YOUR TASK: From the data, copy out word for word the lines starting at the one containing "collection date as typed: 11 Mar 1926" and ending at the one containing "genus: Phytolacca", both included.

#### STORED DATA

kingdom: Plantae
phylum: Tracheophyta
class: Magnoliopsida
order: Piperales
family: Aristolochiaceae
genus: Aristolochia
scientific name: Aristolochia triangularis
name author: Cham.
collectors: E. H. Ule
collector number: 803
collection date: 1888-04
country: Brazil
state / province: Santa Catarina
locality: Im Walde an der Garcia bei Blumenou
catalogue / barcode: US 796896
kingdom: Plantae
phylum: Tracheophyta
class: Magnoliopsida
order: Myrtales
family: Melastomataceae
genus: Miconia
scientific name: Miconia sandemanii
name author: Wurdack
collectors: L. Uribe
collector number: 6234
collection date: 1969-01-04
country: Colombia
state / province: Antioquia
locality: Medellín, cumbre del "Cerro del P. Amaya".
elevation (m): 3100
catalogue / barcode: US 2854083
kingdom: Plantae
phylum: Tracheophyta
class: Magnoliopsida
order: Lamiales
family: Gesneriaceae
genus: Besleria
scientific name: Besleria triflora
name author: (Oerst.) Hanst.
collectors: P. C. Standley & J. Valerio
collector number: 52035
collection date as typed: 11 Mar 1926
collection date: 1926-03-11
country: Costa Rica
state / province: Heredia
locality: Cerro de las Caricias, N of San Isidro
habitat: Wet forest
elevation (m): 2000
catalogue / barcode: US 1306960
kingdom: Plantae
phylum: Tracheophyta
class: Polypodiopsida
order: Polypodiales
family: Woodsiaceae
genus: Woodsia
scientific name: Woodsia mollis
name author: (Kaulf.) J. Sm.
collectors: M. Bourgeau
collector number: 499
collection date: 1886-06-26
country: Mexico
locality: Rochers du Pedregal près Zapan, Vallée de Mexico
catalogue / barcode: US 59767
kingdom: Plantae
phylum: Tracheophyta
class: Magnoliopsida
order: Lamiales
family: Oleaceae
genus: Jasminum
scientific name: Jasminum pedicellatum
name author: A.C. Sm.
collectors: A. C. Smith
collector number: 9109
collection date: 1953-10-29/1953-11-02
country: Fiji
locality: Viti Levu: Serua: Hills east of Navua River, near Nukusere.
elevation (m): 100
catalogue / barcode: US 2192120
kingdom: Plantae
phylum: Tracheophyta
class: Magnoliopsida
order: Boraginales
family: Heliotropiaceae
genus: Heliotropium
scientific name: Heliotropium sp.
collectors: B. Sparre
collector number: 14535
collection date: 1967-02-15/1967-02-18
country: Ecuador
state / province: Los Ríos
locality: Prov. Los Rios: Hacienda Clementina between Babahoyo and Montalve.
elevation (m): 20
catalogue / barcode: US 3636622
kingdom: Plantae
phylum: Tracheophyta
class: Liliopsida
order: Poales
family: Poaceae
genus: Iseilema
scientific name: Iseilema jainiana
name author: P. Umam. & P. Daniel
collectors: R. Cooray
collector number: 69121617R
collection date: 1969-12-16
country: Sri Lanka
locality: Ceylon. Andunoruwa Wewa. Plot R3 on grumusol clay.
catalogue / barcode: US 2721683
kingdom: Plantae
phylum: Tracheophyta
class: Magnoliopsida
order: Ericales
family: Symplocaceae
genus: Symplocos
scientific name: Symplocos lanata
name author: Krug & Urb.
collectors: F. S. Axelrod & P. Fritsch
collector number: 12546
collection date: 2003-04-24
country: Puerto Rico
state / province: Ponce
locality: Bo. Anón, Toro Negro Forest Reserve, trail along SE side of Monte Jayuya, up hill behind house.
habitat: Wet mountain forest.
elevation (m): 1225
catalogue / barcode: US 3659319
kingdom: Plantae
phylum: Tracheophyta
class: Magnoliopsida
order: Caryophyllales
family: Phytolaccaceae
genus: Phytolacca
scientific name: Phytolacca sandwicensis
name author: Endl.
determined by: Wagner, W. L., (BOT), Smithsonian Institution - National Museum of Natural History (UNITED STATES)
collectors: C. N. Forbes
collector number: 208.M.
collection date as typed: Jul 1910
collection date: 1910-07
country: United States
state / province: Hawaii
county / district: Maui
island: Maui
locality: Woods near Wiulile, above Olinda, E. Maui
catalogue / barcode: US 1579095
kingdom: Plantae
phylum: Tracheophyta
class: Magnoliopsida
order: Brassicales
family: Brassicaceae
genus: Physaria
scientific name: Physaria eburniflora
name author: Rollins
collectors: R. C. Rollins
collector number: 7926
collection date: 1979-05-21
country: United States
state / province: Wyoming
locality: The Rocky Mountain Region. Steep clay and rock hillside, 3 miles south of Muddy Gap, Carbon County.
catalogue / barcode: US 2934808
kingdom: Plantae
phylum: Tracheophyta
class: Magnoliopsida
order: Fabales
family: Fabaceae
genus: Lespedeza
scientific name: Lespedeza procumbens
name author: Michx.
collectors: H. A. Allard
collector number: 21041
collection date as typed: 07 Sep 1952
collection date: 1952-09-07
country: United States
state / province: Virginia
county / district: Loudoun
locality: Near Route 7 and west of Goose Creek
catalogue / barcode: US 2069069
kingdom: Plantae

########

OUTPUT FOR THIS EXERCISE:
collection date as typed: 11 Mar 1926
collection date: 1926-03-11
country: Costa Rica
state / province: Heredia
locality: Cerro de las Caricias, N of San Isidro
habitat: Wet forest
elevation (m): 2000
catalogue / barcode: US 1306960
kingdom: Plantae
phylum: Tracheophyta
class: Polypodiopsida
order: Polypodiales
family: Woodsiaceae
genus: Woodsia
scientific name: Woodsia mollis
name author: (Kaulf.) J. Sm.
collectors: M. Bourgeau
collector number: 499
collection date: 1886-06-26
country: Mexico
locality: Rochers du Pedregal près Zapan, Vallée de Mexico
catalogue / barcode: US 59767
kingdom: Plantae
phylum: Tracheophyta
class: Magnoliopsida
order: Lamiales
family: Oleaceae
genus: Jasminum
scientific name: Jasminum pedicellatum
name author: A.C. Sm.
collectors: A. C. Smith
collector number: 9109
collection date: 1953-10-29/1953-11-02
country: Fiji
locality: Viti Levu: Serua: Hills east of Navua River, near Nukusere.
elevation (m): 100
catalogue / barcode: US 2192120
kingdom: Plantae
phylum: Tracheophyta
class: Magnoliopsida
order: Boraginales
family: Heliotropiaceae
genus: Heliotropium
scientific name: Heliotropium sp.
collectors: B. Sparre
collector number: 14535
collection date: 1967-02-15/1967-02-18
country: Ecuador
state / province: Los Ríos
locality: Prov. Los Rios: Hacienda Clementina between Babahoyo and Montalve.
elevation (m): 20
catalogue / barcode: US 3636622
kingdom: Plantae
phylum: Tracheophyta
class: Liliopsida
order: Poales
family: Poaceae
genus: Iseilema
scientific name: Iseilema jainiana
name author: P. Umam. & P. Daniel
collectors: R. Cooray
collector number: 69121617R
collection date: 1969-12-16
country: Sri Lanka
locality: Ceylon. Andunoruwa Wewa. Plot R3 on grumusol clay.
catalogue / barcode: US 2721683
kingdom: Plantae
phylum: Tracheophyta
class: Magnoliopsida
order: Ericales
family: Symplocaceae
genus: Symplocos
scientific name: Symplocos lanata
name author: Krug & Urb.
collectors: F. S. Axelrod & P. Fritsch
collector number: 12546
collection date: 2003-04-24
country: Puerto Rico
state / province: Ponce
locality: Bo. Anón, Toro Negro Forest Reserve, trail along SE side of Monte Jayuya, up hill behind house.
habitat: Wet mountain forest.
elevation (m): 1225
catalogue / barcode: US 3659319
kingdom: Plantae
phylum: Tracheophyta
class: Magnoliopsida
order: Caryophyllales
family: Phytolaccaceae
genus: Phytolacca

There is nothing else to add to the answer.